The production of King Tech instead, is focused on hip house, drawing soft, skinny, light and lazy rhythms: the first three rhythms are hip house, then there's a change of music and King Tech, that is one of the least accurate monikers of the hip hop history; he brings out a skeletal beat, bare and simplistic, with syncopated, vibrant and skinny drum machine, and female sample looped tight in the background.

MC Sway lets the beat breathe and then attacks it with a syncopated delivery that leaves a lot to be desired. The following tune is perhaps the best of the whole project and is a really bad song: hip house production, tight, simple, skinny and syncopated drum machine in the background, with a tight looped female sample in the background; this joint seems to have been made by an EDM group, is clearly intended for the club.

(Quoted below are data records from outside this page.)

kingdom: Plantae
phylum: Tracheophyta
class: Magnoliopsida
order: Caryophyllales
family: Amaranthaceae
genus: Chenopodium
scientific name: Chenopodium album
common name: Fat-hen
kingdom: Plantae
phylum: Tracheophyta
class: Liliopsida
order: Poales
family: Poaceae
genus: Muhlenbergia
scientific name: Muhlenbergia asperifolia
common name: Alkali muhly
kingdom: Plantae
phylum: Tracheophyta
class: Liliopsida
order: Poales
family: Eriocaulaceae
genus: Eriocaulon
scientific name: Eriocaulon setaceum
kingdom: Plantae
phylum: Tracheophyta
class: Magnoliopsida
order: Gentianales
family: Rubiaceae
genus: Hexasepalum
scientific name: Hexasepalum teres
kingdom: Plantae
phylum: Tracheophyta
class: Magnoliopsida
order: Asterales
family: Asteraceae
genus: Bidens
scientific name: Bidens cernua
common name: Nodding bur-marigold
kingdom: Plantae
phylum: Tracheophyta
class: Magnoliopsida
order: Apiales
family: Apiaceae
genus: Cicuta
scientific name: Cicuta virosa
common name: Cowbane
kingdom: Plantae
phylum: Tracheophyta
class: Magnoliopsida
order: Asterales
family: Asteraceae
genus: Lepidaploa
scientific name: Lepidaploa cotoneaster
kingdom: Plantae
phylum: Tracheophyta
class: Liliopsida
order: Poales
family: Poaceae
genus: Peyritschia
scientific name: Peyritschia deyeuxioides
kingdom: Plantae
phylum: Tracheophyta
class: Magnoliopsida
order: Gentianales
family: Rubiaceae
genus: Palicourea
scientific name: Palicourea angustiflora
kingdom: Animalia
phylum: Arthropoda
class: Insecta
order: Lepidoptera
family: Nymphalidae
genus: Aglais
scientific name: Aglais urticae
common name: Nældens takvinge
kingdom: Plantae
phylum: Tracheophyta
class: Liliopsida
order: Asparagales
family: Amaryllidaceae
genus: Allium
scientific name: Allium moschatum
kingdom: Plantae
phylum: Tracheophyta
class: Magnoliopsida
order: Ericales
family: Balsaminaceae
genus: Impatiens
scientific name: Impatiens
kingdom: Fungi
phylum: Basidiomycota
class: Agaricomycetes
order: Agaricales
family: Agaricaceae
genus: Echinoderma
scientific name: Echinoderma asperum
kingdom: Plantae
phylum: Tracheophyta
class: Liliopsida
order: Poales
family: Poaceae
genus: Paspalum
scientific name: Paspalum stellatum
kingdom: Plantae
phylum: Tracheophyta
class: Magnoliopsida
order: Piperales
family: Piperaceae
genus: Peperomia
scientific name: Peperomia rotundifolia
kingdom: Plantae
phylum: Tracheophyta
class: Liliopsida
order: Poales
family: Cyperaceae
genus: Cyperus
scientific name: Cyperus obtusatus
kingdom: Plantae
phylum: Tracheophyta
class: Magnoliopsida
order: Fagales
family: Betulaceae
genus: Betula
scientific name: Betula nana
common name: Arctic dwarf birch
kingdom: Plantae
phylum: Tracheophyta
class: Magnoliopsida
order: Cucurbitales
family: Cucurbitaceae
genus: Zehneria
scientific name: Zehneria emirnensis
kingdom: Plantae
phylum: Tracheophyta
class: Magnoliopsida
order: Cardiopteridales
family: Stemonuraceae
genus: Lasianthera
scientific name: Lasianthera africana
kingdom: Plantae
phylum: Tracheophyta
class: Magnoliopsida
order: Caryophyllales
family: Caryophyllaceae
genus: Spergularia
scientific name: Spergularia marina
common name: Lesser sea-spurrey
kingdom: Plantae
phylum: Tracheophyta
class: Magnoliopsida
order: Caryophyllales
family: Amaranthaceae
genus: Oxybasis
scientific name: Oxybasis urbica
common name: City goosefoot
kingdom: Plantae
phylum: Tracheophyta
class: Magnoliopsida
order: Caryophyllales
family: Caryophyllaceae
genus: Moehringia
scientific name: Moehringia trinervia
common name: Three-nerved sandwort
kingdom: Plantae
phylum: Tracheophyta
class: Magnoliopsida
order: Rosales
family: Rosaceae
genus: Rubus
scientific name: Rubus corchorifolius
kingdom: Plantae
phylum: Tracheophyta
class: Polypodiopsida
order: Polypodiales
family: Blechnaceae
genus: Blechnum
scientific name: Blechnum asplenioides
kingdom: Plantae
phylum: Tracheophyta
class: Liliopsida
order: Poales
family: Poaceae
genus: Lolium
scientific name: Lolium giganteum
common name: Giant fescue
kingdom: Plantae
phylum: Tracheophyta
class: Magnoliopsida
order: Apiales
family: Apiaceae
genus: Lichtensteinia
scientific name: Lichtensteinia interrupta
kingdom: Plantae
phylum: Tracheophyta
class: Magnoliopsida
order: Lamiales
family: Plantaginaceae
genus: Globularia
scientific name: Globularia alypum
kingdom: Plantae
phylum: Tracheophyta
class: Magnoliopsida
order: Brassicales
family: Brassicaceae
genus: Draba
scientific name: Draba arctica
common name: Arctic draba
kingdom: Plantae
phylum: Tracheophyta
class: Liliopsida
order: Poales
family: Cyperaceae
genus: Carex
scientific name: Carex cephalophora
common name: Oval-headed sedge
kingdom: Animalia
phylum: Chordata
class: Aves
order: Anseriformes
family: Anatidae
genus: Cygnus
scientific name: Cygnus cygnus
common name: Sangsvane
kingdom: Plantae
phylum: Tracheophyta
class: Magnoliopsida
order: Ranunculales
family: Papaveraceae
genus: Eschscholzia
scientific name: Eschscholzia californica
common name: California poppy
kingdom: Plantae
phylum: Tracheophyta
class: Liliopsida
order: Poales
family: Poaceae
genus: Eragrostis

If you pass "New Dimension", going to close the album becomes a titanic feat not to laugh: anyone who has decided to insert the sound of the seagull and loop it tightly in the background should be interned in asylum forever. Damn, it's an annoyingly meaningless sound, why, why put it on an album that should be hip hop? Why put it on a hip house album? These things don't make sense, but in fact, very little on this record makes sense. Having neither lyrics nor decent music, everything stands around a cold and skinny drum machine: everything that comes from here on, I've marked it as hip house, this duo also allow themselves to place an EDM dance bridge ("Time 4 Peace"), crazy.

Highly not recommended, to be avoided. 2/10.